In tutta onestà, sulle prime, dopo aver letto le recensioni degli amici blogger Ale e Filo ed essendomi del tutto riconosciuto nelle loro considerazioni, mi è parso inutile sforzarmi di dire qualcosa di mio in relazione a Sonic highways dei Foo Fighters.
Se ho successivamente cambiato idea è solo perchè mi sembrava giusto segnalare anche da queste pagine un disco tra i più importanti ed attesi dell'anno, le cui canzoni non s'impongono istantaneamente ma richiedono tempo e pazienza per emergere.
Proprio come i veri classici.
Proprio come i Foo Fighters, che sono cresciuti esponenzialmente album dopo album, divenendo, verrebbe da dire loro malgrado, uno dei più importanti punti di riferimento della musica rock americana.

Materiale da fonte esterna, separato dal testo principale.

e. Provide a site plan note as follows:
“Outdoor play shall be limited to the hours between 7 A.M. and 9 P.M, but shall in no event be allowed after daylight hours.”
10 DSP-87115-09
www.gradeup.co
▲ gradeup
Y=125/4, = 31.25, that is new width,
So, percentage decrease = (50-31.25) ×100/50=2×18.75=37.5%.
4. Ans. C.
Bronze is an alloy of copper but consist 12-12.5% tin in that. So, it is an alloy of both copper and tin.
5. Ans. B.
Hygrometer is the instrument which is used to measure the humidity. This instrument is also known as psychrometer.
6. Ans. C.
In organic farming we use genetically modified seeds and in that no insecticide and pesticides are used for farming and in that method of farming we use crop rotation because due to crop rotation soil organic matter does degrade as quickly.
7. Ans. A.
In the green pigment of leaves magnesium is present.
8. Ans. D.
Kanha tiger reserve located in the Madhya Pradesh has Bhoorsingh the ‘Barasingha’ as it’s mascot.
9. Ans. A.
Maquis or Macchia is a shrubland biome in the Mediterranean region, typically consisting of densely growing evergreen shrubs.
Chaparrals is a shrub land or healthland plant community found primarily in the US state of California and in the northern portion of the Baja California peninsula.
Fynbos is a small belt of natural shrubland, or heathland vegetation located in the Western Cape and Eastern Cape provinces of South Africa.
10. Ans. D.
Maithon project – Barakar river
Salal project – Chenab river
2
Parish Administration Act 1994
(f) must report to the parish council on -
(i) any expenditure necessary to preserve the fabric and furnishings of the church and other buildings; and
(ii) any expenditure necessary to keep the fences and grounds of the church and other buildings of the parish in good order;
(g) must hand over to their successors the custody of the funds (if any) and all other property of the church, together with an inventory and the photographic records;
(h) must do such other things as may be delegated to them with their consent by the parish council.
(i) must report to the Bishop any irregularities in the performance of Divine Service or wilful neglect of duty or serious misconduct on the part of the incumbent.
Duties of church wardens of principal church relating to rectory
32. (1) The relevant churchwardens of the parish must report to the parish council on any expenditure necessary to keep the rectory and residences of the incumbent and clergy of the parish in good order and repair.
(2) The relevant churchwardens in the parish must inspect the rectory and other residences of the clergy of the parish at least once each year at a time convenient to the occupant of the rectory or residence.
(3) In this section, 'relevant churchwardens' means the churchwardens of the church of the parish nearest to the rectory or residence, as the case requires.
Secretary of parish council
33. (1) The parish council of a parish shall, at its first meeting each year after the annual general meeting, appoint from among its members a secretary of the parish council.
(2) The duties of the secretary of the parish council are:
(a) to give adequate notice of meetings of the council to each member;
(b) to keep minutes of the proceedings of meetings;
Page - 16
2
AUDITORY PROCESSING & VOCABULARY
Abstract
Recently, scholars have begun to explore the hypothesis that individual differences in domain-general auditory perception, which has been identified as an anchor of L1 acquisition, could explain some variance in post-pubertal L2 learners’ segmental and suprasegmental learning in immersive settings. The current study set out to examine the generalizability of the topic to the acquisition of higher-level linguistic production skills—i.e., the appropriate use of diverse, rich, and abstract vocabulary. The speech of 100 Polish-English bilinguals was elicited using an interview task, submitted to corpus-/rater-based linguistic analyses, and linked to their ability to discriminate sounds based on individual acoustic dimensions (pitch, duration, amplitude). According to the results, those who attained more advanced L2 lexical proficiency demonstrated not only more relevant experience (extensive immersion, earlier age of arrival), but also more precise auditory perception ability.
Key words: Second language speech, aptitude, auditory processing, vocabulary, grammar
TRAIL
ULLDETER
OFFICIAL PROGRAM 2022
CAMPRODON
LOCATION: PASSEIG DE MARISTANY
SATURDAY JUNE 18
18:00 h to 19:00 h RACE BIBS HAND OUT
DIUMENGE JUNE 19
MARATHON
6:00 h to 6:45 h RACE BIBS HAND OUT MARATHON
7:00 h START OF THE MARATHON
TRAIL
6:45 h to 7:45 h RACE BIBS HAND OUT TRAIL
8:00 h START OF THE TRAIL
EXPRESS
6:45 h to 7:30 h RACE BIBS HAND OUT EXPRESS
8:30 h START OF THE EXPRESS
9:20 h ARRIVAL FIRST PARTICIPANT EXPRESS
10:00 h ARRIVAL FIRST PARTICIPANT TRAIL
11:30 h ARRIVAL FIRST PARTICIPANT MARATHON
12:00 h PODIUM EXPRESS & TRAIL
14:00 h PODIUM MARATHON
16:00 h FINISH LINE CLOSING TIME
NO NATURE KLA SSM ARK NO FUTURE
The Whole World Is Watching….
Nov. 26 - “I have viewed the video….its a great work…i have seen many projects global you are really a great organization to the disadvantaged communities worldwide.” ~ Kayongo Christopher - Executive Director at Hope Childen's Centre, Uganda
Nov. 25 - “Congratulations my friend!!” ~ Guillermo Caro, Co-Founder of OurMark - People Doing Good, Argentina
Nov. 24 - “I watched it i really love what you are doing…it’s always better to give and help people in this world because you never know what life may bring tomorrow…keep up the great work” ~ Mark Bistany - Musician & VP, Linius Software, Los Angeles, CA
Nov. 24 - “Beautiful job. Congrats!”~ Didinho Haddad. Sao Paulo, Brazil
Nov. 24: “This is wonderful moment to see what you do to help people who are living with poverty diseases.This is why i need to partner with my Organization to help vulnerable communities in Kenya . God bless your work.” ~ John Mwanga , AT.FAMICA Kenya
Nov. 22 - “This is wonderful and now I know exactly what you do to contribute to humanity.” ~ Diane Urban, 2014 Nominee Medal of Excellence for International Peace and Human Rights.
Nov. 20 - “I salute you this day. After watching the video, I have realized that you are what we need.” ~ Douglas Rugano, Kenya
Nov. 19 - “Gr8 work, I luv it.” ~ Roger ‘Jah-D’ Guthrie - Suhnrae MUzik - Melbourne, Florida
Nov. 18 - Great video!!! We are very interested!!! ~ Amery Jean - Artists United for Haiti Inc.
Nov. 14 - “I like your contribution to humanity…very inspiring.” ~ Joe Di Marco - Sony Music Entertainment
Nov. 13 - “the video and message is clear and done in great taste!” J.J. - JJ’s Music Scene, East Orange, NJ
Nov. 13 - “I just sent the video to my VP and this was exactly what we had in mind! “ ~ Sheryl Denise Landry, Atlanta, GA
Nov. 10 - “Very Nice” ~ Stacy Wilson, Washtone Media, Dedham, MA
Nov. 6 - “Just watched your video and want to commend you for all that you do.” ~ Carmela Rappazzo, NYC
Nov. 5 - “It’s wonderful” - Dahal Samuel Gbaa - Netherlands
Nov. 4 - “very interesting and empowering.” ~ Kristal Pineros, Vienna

A differenza di altre band però, quella di Dave Grohl appare totalmente consapevole del ruolo ereditato e nel caricarsi il pesante onere sulle spalle non perde la bussola ma compie un'operazione ambiziosa (senza apparire pretenziosa o megalomane) tracciando una traettoria che collega otto città degli states ad altrettanti storie, raccontate attraverso documentari da un'ora ciascuno diretti dallo stesso Grohl e dalle otto tracce che compongono la release.
Purtroppo al momento di scrivere sono riuscito a vedere solo tre dei documentari (sono trasmessi dalla HBO con cadenza settimanale) che accompagnano i pezzi, ma mi sembra di poter affermare che il rischio agiografia è stato elegantemente superato e che l'attenzione del regista si concentra su territori e artisti determinanti per la crescita musicale americana e su come essi abbiano influenzato se stesso e la sua band.
Tornando al disco, anche qui si percepisce un respiro più ampio, un affrancarsi dal rock più diretto e stadaiolo del passato, senza però rinunciare all'empatia e alla tradizionale, contagiosa energia del gruppo.
Something for nothing, che apre il lavoro, in virtù di un inizio lento e della deflagrazione del ritornello solo nella parte conclusiva, coniuga efficacemente vecchi e nuovi Foo Fighters, che comunque poco più avanti si riappropriano della loro piena identità in Congregation (ospite Zac Brown), all'interno della quale fa bella mostra un break strumentale alla Deep Purple mark II.
I miei pezzi preferiti una volta tanto sono anche quelli più lunghi, ed arrivano in coda all'album: i quasi quindici minuti di melodia e accelerazioni di Subterranean e I am a river condensano in maniera emozionante vent'anni di passione in musica, ponendo il sigillo a quello che di certo è un punto d'arrivo e ripartenza importante per una band rigorosa che ha sempre dato l'impressione di raggiungere i suoi enormi traguardi con naturalezza e senza sforzo.
Di certo non è così, ma anche questa è una caratteristica dei grandi.